Exploring Quadruple Precision Floating Point Numbers in GCC and ICC

When doing standard double precision floating point operations in C or Fortran, you can expect 15-17 significant digits. But what do you do when 15 decimals are not enough? The GNU multiple precision arithmetic library is go-to library when you need not 15, but thousands of decimals, but for more modest needs, quadruple precision (128 bits), might be enough. In Fortran, 128 bits is REAL*16, and in C we can access it by the type __float128. These may not be availabe in all compilers, but GCC (4.6 and newer) and Intel C/Fortran do support it. According to the GCC manual, we can expect it to be “an order of magnitude or two slower” than double precision.

I decided to test the quad precision by doing a simple matrix-matrix multiplication test. Two 256x256 matrices are initialized with trigonometric expressions and then multiplied by each other. It is straightforward to change the program into quad precision: the doublearrays should be declared as __float128, the trig. functions are called cosq/sinq, and we need to use the special function quadmath_snprintf to print the numbers to the screen. (In Fortran, you don’t even need to use a different print function.)

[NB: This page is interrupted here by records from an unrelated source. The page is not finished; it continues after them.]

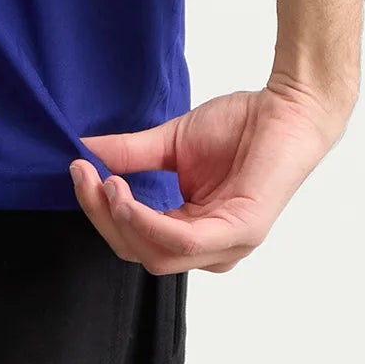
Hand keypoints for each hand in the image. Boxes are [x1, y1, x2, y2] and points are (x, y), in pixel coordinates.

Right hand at [70, 79, 349, 274]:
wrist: (287, 108)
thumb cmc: (239, 126)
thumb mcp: (171, 142)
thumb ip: (129, 154)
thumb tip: (82, 151)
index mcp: (193, 232)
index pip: (135, 239)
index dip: (100, 210)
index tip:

For simplicity, I look specifically at the decimal expansion of one matrix element (0,0). With gcc, I get

$ gcc -o matmul_double -O3 -mavx -std=c99 matmul_double.c -lm
$ ./matmul_double
Matrix size: 256 by 256 (double precision).
Time: 0.010 seconds (3355.4 MFLOP/s)
C(0,0)-diagnostic: -0.0939652685936642

gcc -o matmul_quad -std=c99 -O3 -mavx matmul_quad.c -lquadmath -lm
Matrix size: 256 by 256 (quad precision).
Time: 4.140 seconds (8.1 MFLOP/s)
C(0,0)-diagnostic: -0.093965268593662358578620940776

which confirms that __float128 works in gcc, but with significant speed penalty. In this case, the difference in runtime is around 1000x.

Does Intel’s C compiler fare better?

$ icc -o matmul_double -std=c99 -O3 -xavx mmul_double.c -lm
$ ./matmul_double
Matrix size: 256 by 256 (double precision).
0.000 seconds (inf MFLOP/s)
C(0,0)-diagnostic: -0.0939652685936624

$ icc -o matmul_quad -std=c99 -O3 -mavx -I/software/apps/gcc/4.7.2/lib/gcc/x86_64-unknown-linux-gnu/4.7.2/include -L/software/apps/gcc/4.7.2/lib64/ matmul_quad.c -lquadmath -lm
$ ./matmul_quad
Matrix size: 256 by 256 (quad precision).
0.880 seconds (38.1 MFLOP/s)
C(0,0)-diagnostic: -0.093965268593662358578620940776

Yes, it is evident that the quad precision floating maths runs a few times faster with ICC, even though the same underlying library is used.

If we actually look at the decimals, and compare the results, we find something interesting. The quad precision results from GCC and ICC are identical, which is assuring, but the double precision binary compiled by ICC delivers higher precision, despite using very high optimization.

GCC(double) -0.09396526859366|42
ICC(double) -0.09396526859366|24
GCC(quad.)  -0.09396526859366|2358578620940776
ICC(quad.)  -0.09396526859366|2358578620940776

Lowering GCC’s optimization did not help, and gcc is not supposed to introduce any unsafe mathematical operations unless explicitly enabled by -ffast-math or -Ofast in the first place, so it is unclear to me where the difference comes from. Typically, fluctuations in the last decimal is not a problem in practice for many codes. There are many that run fine with e.g. gcc’s -ffast-math, but if you are struggling with ill-conditioned matrices, every decimal could count.